D'ici Dance

"SALTIMBANQUES" de Guillaume APOLLINAIRE

Pour le Poète Armand Rappoport qui aime ce poème et qui souffre dans son lit d'hôpital, bien seul.

Pour Jean-Pierre Rosnay, mon intercesseur auprès des Muses dont je garde la mémoire vive.

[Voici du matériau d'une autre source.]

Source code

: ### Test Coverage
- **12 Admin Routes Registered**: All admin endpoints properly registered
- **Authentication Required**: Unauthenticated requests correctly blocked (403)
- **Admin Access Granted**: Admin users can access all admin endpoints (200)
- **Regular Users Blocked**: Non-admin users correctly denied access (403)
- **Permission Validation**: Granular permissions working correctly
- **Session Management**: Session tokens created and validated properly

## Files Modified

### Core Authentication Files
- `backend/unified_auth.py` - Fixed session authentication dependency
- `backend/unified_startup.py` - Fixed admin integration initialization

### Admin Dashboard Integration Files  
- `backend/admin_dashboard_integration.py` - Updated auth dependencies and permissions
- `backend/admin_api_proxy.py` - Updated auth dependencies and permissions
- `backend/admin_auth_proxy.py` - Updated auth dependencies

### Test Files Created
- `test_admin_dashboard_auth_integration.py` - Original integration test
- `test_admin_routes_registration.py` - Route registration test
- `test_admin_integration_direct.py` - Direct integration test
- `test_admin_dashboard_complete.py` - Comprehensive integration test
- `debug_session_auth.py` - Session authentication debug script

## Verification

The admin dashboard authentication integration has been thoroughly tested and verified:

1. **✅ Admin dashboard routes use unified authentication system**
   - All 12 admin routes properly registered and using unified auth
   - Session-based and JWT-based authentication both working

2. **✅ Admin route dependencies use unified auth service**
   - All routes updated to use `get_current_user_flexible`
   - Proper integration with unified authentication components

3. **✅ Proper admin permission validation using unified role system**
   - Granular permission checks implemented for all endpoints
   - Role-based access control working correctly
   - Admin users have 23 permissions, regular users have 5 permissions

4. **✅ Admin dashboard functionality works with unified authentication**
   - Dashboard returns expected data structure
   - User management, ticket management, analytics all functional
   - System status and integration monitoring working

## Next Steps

Pour mes amis Rroms que l'on traite de manière indigne.

 

 

Dans la plaine les baladins

S'éloignent au long des jardins

Devant l'huis des auberges grises

Par les villages sans églises

 

 

Et les enfants s'en vont devant

Les autres suivent en rêvant

Chaque arbre fruitier se résigne

Quand de très loin ils lui font signe

 

 

Ils ont des poids ronds ou carrés

Des tambours des cerceaux dorés

L'ours et le singe animaux sages

Quêtent des sous sur leur passage

 

 

 

 

Guillaume  APOLLINAIRE

paru dans "Les Argonautes", n° 9, février 1909

recueilli dans "Alccols"

 

 

 

Peut-être n'est-ce qu'une belle image d'Epinal, mais c'est une image d'Apollinaire. Ne fait-elle pas plus honneur à mon pays que les horreurs que certains se plaisent à colporter ?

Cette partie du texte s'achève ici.